Pasado el primer momento de estupor, Von evita mirar hacia el rincón donde la penumbra oculta el bulto blancuzco en una combinatoria de luces y sombras.
Echado en el rincón aquel, desde el ángulo opuesto en el que Von se ha refugiado aferrando su saco contra el rostro como si se protegiera de un estallido o de un gas venenoso, el bulto da la impresión de ser un cántaro tumbado en posición incómoda.
Es una vasija inclinada, tizosa, caliza, caída casi sobre sus tallados, que aparecen coloreados e imprecisos, entre rojizos y grises sobre un fondo de color harinoso y sucio.
Permanece como un frasco canópico, olvidada a los descubridores de tesoros.
Von, desde el ángulo contrario, desvía los ojos cuando éstos intentan buscar aquel rincón.
Podría haber sido un frasco canópico o el resto de un hombre enterrado hasta el cuello y de quien solamente queda fuera de la tierra la cabeza para que los insectos y animales la devoren.
Podría haber sido una pelota desinflada y rota o un ídolo antiguo, robado por los "mapepo" y oculto allí, en el mismo lugar donde habían ocultado a este Von que se cubre los ojos y la boca con el sabor a tierra impregnado en el saco de su traje.
Comparten el espacio, cántaro y profesor.
Comparten el aire oscuro y caluroso y el febril laborar de las hormigas que empiezan a invadir, como las moscas, el rincón y la choza.
Pero afuera se ha instaurado un silencio que antes no existía. Un silencio opresivo, sigiloso, despeñado desde el follaje sobre el claro de tierra de la aldea donde no quedan vivos que se escuchen sino esa especie de silencio vertical que poseen los pequeños cementerios.
Von se arrastra otra vez hacia el ventanuco para observar que pasa en el afuera y no ve a nadie. Los "mapepo" no están alrededor ni se oyen las únicas dos mujeres que sobrevivieron, como si el que quedara dentro del cementerio, fuera sólo ese abandonado profesor acompañado por el cántaro roto.
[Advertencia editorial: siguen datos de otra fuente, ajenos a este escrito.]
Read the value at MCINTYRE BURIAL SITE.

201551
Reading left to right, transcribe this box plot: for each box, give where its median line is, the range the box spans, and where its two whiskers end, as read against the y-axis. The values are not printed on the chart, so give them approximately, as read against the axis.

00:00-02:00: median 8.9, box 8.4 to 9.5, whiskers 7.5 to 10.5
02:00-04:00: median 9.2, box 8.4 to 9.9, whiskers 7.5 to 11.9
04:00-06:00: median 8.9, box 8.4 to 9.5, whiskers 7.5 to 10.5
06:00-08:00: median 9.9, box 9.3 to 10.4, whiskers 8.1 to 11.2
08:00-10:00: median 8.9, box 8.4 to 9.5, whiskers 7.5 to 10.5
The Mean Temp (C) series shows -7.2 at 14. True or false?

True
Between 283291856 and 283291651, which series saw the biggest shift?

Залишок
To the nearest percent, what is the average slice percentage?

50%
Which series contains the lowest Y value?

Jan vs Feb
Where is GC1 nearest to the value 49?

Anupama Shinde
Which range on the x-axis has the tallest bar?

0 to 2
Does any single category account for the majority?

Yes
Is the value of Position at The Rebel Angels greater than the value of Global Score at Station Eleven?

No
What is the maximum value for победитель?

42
Von titubea sin cobardía. Sólo titubea mientras se acerca a la entrada donde siempre está el guardia y otea como puede desde uno y otro ángulo hasta que repentinamente la figura y el profesor chocan sobre la luz.
Von retrocede con un grito asonoro y mira al nuevo participante de la historia. Lo mira sin decidirse por la sorpresa o por el temor, mientras el cuerpo del guardia resbala de los brazos que antes lo sujetaban y ahora lo liberan.
Von ve caer al cuerpo como un fláccido atado de músculos vacíos y permanece allí, impávido ángel luctuoso, presenciando la escena de esa muerte como si fuera parte de sus diarias rutinas.
—Apúrese, profesor…No tenemos tiempo. Vengo a sacarlo de aquí.– murmura el homicida.
Von titubea, pero las mismas manos que acaban de quebrar el cuello del guardia, lo sujetan y lo atraen al claro y al calor para emprender el escape mientras los "mapepo" se ocupan de batir el verde buscando otros posibles salvadores que acompañaran a Kimbu en el frustrado rescate.
—Espéreme…un momento…
Von vuelve a la choza, busca el cántaro y lo sujeta con una mano. Sale a la luz del sol, nuevamente.
—No puedo irme sin él.– dice, mientras enseña la cabeza de Kimbu al hombre que lo espera y que apenas hace un gesto de asombro.
El profesor la envuelve entre los pliegues del saco, amorosamente, y la aprieta contra el pecho mientras corren hacia el interior junglar, verde y profuso.